Seulement que du côté religion... Ici, plus que d'une foi, il s'agit d'une tradition inscrite dans l'ADN. Même l'air qu'on respire en est imprégné. Mais l'odeur n'est certainement pas celle de la sainteté.... En fait, il faut habiter en Italie pour comprendre comment ça marche.
Re: Re: Re:
« Jean Paul II est décédé ce soir à 21 heures 37, et la foule de la Place Saint-Pierre, à qui on vient de l'annoncer, .... a commencé à applaudir !?!? »
Ca ne m'étonne guère... J'ai un peu l'impression que le "peuple" de la Place St-Pierre est quelque peu "conditionné", et ne se rend pas tellement compte de l'énormité de la situation... Bref, quoiqu'il en soit, cet étalage dont tu nous fais part dans ton article est tout simplement caricatural (je l'ai regardé un moment sur la TSR (édition spéciale, programmes coupés tout simplement, idem sur TF1... ce que n'ont pas fait d'autres chaînes !!), mais bien réel... hélas !!
Je me doute bien qu'étant Pape, Jean-Paul II avait des obligations, mais là, tout portait à croire que ses dernières "obligations" lui avaient été imposées, et que jamais il ne pourrait mourir en paix... D'ailleurs, vu son état de santé, je suis d'avis qu'on aurait pu le laisser tranquille depuis longtemps !!
Mais bon, les "lois" du Vatican étant très strictes et, de plus, le "protocole" devant être respecté à la lettre, la mise en terre n'aura lieu que dans 9 jours (aberrant) et l'élection d'un nouveau Pape pas avant 1 mois, le temps que tout soit fini... Bref, je suppose qu'on en aura pas encore fini avec le battage médiatique dont sont capables les chaînes télévisées...
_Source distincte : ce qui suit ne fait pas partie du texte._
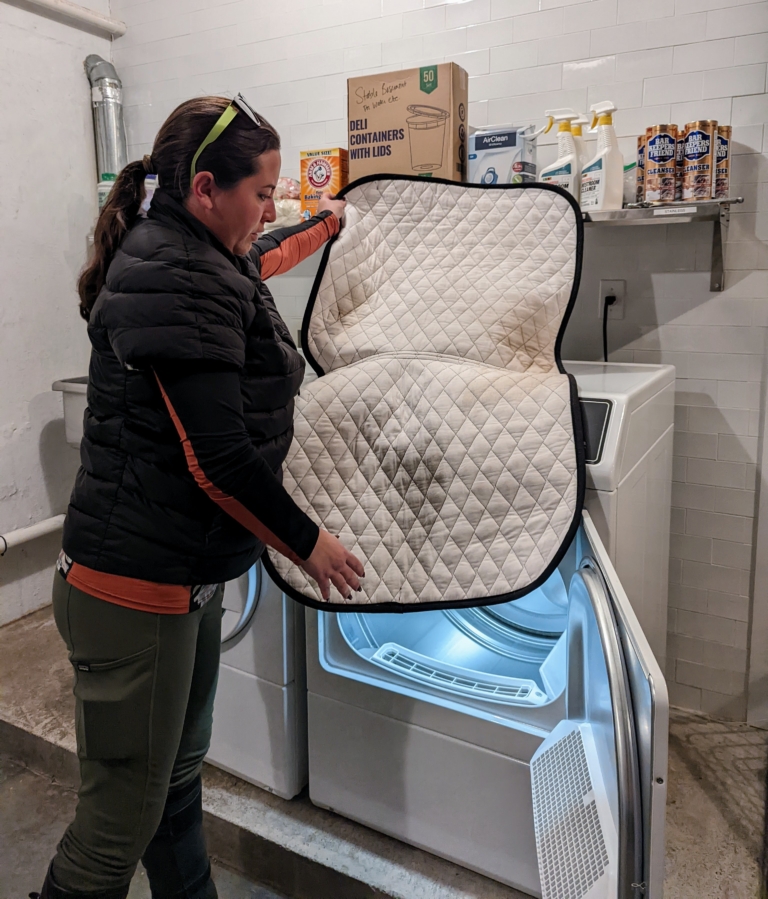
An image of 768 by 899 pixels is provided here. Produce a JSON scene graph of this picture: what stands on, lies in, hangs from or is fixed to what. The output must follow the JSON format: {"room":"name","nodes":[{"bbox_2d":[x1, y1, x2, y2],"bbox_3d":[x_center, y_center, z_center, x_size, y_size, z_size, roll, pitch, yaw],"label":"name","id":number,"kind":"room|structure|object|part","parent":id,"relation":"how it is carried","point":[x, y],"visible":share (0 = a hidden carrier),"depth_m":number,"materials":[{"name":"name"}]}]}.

En tout cas, même si je suis athée, paix à son âme... Il aura "combattu" la guerre à sa manière, mais sa position par rapport aux femmes a été et restera ambigüe...
Re: Re: Re: Re:
Gamin, non, je ne crois pas que les gens qui étaient sur la Place Saint-Pierre étaient conditonnés. Ils avaient envie d'être là. Aujourd'hui les foules applaudissent pour tout et pour n'importe quoi, que la situation soit gaie ou triste !? Il doit s'agir d'une nouvelle façon d'exprimer ses émotions.
Re: Re: Re: Re: Re:
Oui, pour moi aussi, la seule chose positive de ces 26 années de pontificat aura été ce non à la guerre en Irak. Il aura fallu attendre longtemps pour voir un engagement réel au coté des plus faibles. Car bien que parlant en leur nom, il a surtout été du coté du plus fort...
Re:
Là, je reconnais bien ton talent de journaliste! En quelques mots, tu as parfaitement cerné ce personnage, et intutile de dire que je suis d'accord sur tous les points.